PROVIDED RECORDS below:

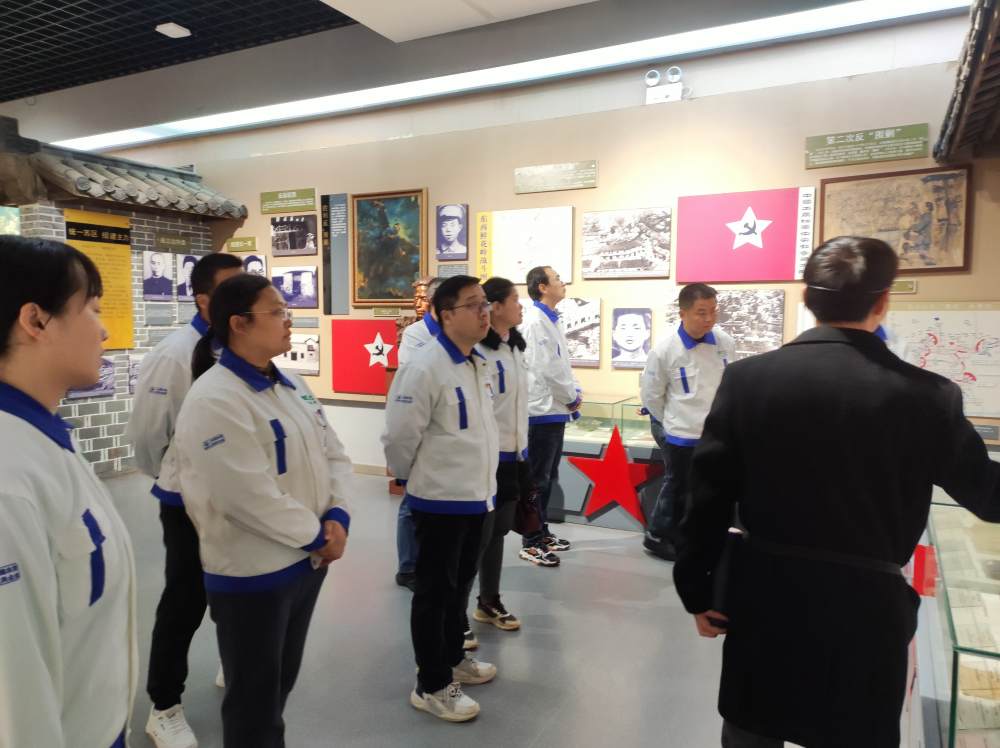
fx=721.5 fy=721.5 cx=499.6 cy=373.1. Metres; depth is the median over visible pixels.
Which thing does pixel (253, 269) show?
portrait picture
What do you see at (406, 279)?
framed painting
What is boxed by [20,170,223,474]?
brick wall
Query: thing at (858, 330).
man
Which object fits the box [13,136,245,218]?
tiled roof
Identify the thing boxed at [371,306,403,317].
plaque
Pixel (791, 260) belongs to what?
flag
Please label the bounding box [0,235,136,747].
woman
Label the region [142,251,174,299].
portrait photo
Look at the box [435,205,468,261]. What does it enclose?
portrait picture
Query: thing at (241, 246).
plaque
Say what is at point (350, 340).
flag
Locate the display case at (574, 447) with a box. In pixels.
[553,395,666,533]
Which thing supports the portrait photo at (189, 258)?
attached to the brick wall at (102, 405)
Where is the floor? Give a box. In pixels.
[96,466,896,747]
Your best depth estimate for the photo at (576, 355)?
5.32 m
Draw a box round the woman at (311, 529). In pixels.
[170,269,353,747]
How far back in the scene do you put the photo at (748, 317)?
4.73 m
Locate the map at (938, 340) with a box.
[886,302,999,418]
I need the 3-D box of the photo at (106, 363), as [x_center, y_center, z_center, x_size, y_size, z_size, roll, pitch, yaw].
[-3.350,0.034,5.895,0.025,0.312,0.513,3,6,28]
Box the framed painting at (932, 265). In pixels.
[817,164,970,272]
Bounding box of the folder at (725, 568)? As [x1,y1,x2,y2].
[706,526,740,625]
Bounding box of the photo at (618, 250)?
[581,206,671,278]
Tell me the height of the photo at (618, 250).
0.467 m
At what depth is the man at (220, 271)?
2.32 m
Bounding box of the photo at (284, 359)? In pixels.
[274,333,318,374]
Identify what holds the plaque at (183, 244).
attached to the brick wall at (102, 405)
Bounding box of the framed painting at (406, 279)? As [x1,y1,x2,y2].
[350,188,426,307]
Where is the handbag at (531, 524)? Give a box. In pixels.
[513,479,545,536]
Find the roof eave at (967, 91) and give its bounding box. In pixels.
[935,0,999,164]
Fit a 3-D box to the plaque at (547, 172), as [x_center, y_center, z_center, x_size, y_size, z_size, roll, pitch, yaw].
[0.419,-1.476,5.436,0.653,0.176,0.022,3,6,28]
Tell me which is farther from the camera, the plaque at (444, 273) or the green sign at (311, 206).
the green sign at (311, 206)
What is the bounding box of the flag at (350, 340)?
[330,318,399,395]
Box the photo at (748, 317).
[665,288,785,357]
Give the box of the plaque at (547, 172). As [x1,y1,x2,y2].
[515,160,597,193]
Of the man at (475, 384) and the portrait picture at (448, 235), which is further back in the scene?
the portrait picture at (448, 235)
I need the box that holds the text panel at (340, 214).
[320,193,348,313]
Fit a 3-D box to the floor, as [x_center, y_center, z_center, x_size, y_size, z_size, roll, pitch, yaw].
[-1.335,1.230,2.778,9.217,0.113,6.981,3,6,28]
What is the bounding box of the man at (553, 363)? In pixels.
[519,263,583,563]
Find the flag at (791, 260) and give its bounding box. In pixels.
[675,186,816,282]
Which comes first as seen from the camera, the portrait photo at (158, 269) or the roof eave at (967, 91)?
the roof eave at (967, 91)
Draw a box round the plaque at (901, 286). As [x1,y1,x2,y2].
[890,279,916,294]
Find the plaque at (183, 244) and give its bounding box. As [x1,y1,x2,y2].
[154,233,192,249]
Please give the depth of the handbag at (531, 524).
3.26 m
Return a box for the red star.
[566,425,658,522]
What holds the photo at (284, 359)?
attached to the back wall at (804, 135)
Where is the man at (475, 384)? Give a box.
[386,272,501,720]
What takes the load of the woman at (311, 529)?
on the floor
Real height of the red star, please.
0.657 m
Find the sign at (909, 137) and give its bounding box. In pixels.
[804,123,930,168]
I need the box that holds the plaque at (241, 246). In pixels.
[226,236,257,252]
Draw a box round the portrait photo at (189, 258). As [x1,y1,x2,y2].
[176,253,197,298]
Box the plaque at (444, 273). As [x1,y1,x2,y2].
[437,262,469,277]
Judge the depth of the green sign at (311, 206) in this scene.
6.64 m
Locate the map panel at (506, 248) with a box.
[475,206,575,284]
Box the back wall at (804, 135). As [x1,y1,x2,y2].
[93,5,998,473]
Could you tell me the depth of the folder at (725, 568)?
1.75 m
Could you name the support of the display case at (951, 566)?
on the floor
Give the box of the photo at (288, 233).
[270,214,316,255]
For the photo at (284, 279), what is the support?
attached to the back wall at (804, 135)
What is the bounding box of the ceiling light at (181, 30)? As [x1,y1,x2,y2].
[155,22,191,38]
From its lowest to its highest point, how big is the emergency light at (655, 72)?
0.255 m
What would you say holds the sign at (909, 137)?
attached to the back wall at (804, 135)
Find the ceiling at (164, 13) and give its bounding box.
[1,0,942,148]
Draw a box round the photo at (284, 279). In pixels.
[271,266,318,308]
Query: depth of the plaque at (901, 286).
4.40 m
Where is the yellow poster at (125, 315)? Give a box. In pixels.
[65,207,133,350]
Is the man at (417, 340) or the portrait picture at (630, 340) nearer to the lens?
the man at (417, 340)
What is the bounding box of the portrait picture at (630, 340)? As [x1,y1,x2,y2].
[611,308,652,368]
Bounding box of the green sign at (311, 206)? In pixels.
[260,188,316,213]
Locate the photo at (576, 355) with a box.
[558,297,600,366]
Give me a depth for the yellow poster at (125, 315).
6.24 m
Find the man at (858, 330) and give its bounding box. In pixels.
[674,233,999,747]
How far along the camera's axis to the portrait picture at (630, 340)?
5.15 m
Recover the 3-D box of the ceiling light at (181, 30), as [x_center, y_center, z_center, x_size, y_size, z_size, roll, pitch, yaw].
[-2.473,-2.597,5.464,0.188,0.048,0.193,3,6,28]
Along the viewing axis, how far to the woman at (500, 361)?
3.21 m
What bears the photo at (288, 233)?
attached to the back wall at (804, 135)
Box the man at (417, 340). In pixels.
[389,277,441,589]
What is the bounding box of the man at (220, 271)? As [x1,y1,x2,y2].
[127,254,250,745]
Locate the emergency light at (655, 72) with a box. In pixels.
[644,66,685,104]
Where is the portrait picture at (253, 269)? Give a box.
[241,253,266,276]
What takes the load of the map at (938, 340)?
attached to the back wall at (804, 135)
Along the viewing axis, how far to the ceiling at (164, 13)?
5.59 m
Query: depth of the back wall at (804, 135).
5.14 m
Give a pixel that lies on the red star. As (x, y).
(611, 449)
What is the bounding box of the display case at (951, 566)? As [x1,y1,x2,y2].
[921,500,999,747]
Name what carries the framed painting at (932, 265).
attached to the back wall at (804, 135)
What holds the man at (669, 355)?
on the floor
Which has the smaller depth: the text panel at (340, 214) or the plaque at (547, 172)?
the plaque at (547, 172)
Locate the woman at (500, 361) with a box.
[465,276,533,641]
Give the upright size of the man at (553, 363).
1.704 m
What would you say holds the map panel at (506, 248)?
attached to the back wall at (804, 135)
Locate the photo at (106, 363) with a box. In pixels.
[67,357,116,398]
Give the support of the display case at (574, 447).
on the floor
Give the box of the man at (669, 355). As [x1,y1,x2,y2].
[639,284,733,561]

End of PROVIDED RECORDS.

__AIM OF THE TASK__
Please reproduce the listing exactly, leaving out any pictures.

__ANSWER BOX__
fx=721.5 fy=721.5 cx=499.6 cy=373.1. Metres; depth is the median over visible pixels.
Which thing does pixel (253, 269) show?
portrait picture
What do you see at (406, 279)?
framed painting
What is boxed by [20,170,223,474]?
brick wall
Query: thing at (858, 330).
man
Which object fits the box [13,136,245,218]?
tiled roof
Identify the thing boxed at [371,306,403,317].
plaque
Pixel (791, 260) belongs to what?
flag
Please label the bounding box [0,235,136,747].
woman
Label the region [142,251,174,299].
portrait photo
Look at the box [435,205,468,261]. What does it enclose?
portrait picture
Query: thing at (241, 246).
plaque
Say what is at point (350, 340).
flag
Locate the display case at (574, 447) with a box. In pixels.
[553,395,666,533]
Which thing supports the portrait photo at (189, 258)?
attached to the brick wall at (102, 405)
Where is the floor? Give a box. In pixels.
[96,466,896,747]
Your best depth estimate for the photo at (576, 355)?
5.32 m
Draw a box round the woman at (311, 529). In pixels.
[170,269,353,747]
How far back in the scene do you put the photo at (748, 317)?
4.73 m
Locate the map at (938, 340) with a box.
[886,302,999,418]
I need the 3-D box of the photo at (106, 363), as [x_center, y_center, z_center, x_size, y_size, z_size, roll, pitch, yaw].
[-3.350,0.034,5.895,0.025,0.312,0.513,3,6,28]
Box the framed painting at (932, 265). In pixels.
[817,164,970,272]
Bounding box of the folder at (725, 568)? As [x1,y1,x2,y2].
[706,526,740,625]
Bounding box of the photo at (618, 250)?
[581,206,671,278]
Tell me the height of the photo at (618, 250).
0.467 m
At what depth is the man at (220, 271)?
2.32 m
Bounding box of the photo at (284, 359)? In pixels.
[274,333,318,374]
Identify what holds the plaque at (183, 244).
attached to the brick wall at (102, 405)
Bounding box of the framed painting at (406, 279)? As [x1,y1,x2,y2].
[350,188,426,307]
Where is the handbag at (531, 524)? Give a box. In pixels.
[513,479,545,536]
Find the roof eave at (967, 91) and give its bounding box. In pixels.
[935,0,999,164]
Fit a 3-D box to the plaque at (547, 172), as [x_center, y_center, z_center, x_size, y_size, z_size, roll, pitch, yaw].
[0.419,-1.476,5.436,0.653,0.176,0.022,3,6,28]
Tell me which is farther from the camera, the plaque at (444, 273) or the green sign at (311, 206).
the green sign at (311, 206)
What is the bounding box of the flag at (350, 340)?
[330,318,399,395]
Box the photo at (748, 317).
[665,288,785,357]
Give the box of the plaque at (547, 172). As [x1,y1,x2,y2].
[515,160,597,193]
Of the man at (475, 384) and the portrait picture at (448, 235), which is further back in the scene?
the portrait picture at (448, 235)
I need the box that holds the text panel at (340, 214).
[320,193,348,313]
Fit a 3-D box to the floor, as [x_center, y_center, z_center, x_size, y_size, z_size, roll, pitch, yaw].
[-1.335,1.230,2.778,9.217,0.113,6.981,3,6,28]
What is the bounding box of the man at (553, 363)? In pixels.
[519,263,583,563]
Find the flag at (791, 260) and give its bounding box. In pixels.
[675,186,816,282]
Which comes first as seen from the camera, the portrait photo at (158, 269) or the roof eave at (967, 91)?
the roof eave at (967, 91)
Draw a box round the plaque at (901, 286). As [x1,y1,x2,y2].
[890,279,916,294]
Find the plaque at (183, 244) and give its bounding box. As [x1,y1,x2,y2].
[154,233,192,249]
Please give the depth of the handbag at (531, 524).
3.26 m
Return a box for the red star.
[566,425,658,522]
What holds the photo at (284, 359)?
attached to the back wall at (804, 135)
Where is the man at (475, 384)? Give a box.
[386,272,501,720]
What takes the load of the woman at (311, 529)?
on the floor
Real height of the red star, please.
0.657 m
Find the sign at (909, 137) and give its bounding box. In pixels.
[804,123,930,168]
I need the box that holds the plaque at (241, 246). In pixels.
[226,236,257,252]
Draw a box round the portrait photo at (189, 258). As [x1,y1,x2,y2].
[176,253,197,298]
Box the plaque at (444, 273). As [x1,y1,x2,y2].
[437,262,469,277]
Judge the depth of the green sign at (311, 206) in this scene.
6.64 m
Locate the map panel at (506, 248) with a box.
[475,206,575,284]
Box the back wall at (804, 135). As [x1,y1,x2,y2].
[93,5,998,473]
Could you tell me the depth of the folder at (725, 568)?
1.75 m
Could you name the support of the display case at (951, 566)?
on the floor
Give the box of the photo at (288, 233).
[270,214,316,255]
For the photo at (284, 279), what is the support?
attached to the back wall at (804, 135)
What is the bounding box of the ceiling light at (181, 30)? As [x1,y1,x2,y2].
[155,22,191,38]
From its lowest to its highest point, how big is the emergency light at (655, 72)?
0.255 m
What would you say holds the sign at (909, 137)?
attached to the back wall at (804, 135)
Find the ceiling at (164, 13) and give its bounding box.
[1,0,942,148]
Draw a box round the photo at (284, 279). In pixels.
[271,266,318,308]
Query: depth of the plaque at (901, 286).
4.40 m
Where is the yellow poster at (125, 315)? Give a box. In pixels.
[65,207,133,350]
Is the man at (417, 340) or the portrait picture at (630, 340) nearer to the lens?
the man at (417, 340)
What is the bounding box of the portrait picture at (630, 340)? As [x1,y1,x2,y2].
[611,308,652,368]
Bounding box of the green sign at (311, 206)? In pixels.
[260,188,316,213]
Locate the photo at (576, 355) with a box.
[558,297,600,366]
Give me a depth for the yellow poster at (125, 315).
6.24 m
Find the man at (858, 330) and give its bounding box. In pixels.
[674,233,999,747]
How far along the camera's axis to the portrait picture at (630, 340)?
5.15 m
Recover the 3-D box of the ceiling light at (181, 30), as [x_center, y_center, z_center, x_size, y_size, z_size, roll, pitch, yaw].
[-2.473,-2.597,5.464,0.188,0.048,0.193,3,6,28]
Along the viewing axis, how far to the woman at (500, 361)?
3.21 m
What bears the photo at (288, 233)?
attached to the back wall at (804, 135)
Box the man at (417, 340). In pixels.
[389,277,441,589]
What is the bounding box of the man at (220, 271)? As [x1,y1,x2,y2].
[127,254,250,745]
Locate the emergency light at (655, 72) with a box. In pixels.
[644,66,685,104]
Where is the portrait picture at (253, 269)? Give a box.
[241,253,266,276]
What takes the load of the map at (938, 340)?
attached to the back wall at (804, 135)
Along the viewing axis, how far to the ceiling at (164, 13)?
5.59 m
Query: depth of the back wall at (804, 135).
5.14 m
Give a pixel that lies on the red star. As (x, y).
(611, 449)
What is the bounding box of the display case at (951, 566)? As [x1,y1,x2,y2].
[921,500,999,747]
Name what carries the framed painting at (932, 265).
attached to the back wall at (804, 135)
What holds the man at (669, 355)?
on the floor
Which has the smaller depth: the text panel at (340, 214) or the plaque at (547, 172)?
the plaque at (547, 172)
Locate the woman at (500, 361) with a box.
[465,276,533,641]
Give the upright size of the man at (553, 363).
1.704 m
What would you say holds the map panel at (506, 248)?
attached to the back wall at (804, 135)
Locate the photo at (106, 363) with a box. In pixels.
[67,357,116,398]
Give the support of the display case at (574, 447).
on the floor
Give the box of the man at (669, 355). As [x1,y1,x2,y2].
[639,284,733,561]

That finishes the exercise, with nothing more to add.